---------- Passage
- မုန်းစွဲ
- Directed by: Aww Yatha
- Written by: Ashin Sandadika
- Screenplay by: Lwin Min Ant
- Story by: Ashin Sandadika; Lwin Min Ant;
- Based on: Athay Hla Tae Thu by Ashin Sandadika
- Produced by: Wai Minn Maung
- Starring: Nay Toe; Kyaw Kyaw Bo; Min Thway; Phway Phway; Aye Wutyi Thaung;
- Cinematography: Winn Lwin Htet; Arkar Toe;
- Edited by: Arkar
- Production company: 7th Sense Creation
- Release date: 16 November 2018;
- Running time: 132 minutes
- Country: Myanmar
- Language: Burmese
- Budget: Ks. 300/- million

= Clinging with Hate =

2018 Burmese religious drama film

Clinging with Hate (or Clinging to Hate; မုန်းစွဲ, also spelt as Mone Swal) is a 2018 Burmese religious drama film directed by Aww Yatha and starring Nay Toe, Kyaw Kyaw Bo, Min Thway, Phway Phway and Aye Wutyi Thaung. Based on the novel One Who Dies Beautifully (အသေလှတဲ့သူ) by Buddhist monk Ashin Sandadika, the film premiered in Myanmar and in Singapore on 16 November 2018. It became one of highest-grossing films in Myanmar, as well as the most successful film released by 7th Sense Creation at the time.
--------------------
Task brief ▸ Decide whether each statement agrees with the passage on Clinging with Hate, answering yes or no and quoting the words from the passage that settle it. 1. Aww Yatha directed the film. 2. The film premiered in Myanmar and in Thailand. 3. The film runs 150 minutes. The entries after this point are separate from the passage on Clinging with Hate.
---------- Information shown
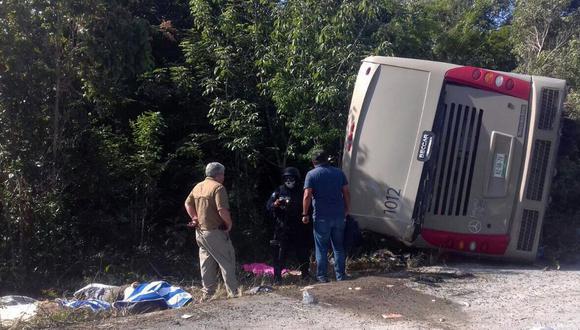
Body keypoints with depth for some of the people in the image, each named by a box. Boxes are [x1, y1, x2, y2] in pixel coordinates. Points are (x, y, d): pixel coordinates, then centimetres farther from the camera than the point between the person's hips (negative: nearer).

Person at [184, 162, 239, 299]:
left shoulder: (197, 187, 11)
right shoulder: (218, 187, -15)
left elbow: (188, 203, 18)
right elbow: (222, 210, -24)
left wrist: (195, 218, 13)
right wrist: (229, 223, -9)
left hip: (200, 231, 8)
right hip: (215, 231, -8)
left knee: (207, 263, 14)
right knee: (227, 261, 0)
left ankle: (207, 293, 20)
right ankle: (233, 292, 1)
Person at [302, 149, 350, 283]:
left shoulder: (311, 174, -5)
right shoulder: (339, 173, 7)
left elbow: (307, 196, -12)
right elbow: (346, 193, 6)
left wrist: (305, 214, -5)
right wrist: (347, 210, 16)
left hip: (322, 217, -3)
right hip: (339, 215, 3)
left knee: (321, 248, 7)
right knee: (339, 247, 13)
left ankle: (322, 276, 11)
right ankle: (340, 275, 16)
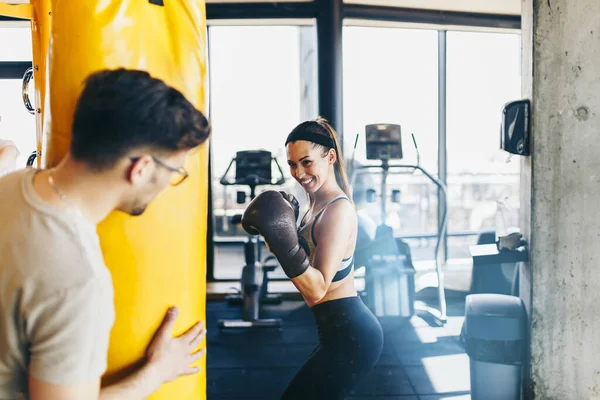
--------------------
Problem solution ▸
1. Yes: "directed by Aww Yatha"
2. No: "premiered in Myanmar and in Singapore on 16 November 2018"
3. No: "Running time: 132 minutes"